### Problem to work on
Out of the entries that follow, copy each line containing "activeNotaries".

******************************

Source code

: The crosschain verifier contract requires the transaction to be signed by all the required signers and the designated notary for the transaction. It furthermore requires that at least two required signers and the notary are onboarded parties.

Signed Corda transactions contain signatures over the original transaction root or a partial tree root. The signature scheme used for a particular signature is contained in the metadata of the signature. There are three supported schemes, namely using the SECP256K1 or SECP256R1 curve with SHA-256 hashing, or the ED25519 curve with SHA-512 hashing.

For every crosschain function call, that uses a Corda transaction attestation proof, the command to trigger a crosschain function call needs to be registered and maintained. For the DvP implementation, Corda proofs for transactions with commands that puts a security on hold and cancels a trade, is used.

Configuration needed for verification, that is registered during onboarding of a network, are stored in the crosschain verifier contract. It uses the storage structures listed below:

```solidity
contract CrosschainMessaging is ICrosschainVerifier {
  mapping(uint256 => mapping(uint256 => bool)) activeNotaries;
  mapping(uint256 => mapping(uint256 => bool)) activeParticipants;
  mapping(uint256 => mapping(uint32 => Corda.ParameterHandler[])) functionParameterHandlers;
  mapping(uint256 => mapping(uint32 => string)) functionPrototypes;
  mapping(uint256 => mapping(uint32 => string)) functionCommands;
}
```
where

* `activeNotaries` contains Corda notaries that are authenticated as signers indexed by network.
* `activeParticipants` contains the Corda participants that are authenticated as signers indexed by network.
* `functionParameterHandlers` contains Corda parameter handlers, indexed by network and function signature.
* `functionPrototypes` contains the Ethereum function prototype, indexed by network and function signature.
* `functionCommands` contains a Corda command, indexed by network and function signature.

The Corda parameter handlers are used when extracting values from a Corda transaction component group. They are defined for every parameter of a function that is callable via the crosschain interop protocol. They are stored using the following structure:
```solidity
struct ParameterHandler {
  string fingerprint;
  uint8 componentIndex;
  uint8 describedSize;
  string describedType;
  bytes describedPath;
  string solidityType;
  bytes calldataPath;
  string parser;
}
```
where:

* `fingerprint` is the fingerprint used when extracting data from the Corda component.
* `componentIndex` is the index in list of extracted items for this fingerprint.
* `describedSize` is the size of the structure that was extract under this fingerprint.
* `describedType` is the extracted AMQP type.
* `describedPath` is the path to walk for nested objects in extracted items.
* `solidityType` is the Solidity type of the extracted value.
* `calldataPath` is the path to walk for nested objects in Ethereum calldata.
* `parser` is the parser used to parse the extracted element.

******************************

### Your response
  mapping(uint256 => mapping(uint256 => bool)) activeNotaries;
* `activeNotaries` contains Corda notaries that are authenticated as signers indexed by network.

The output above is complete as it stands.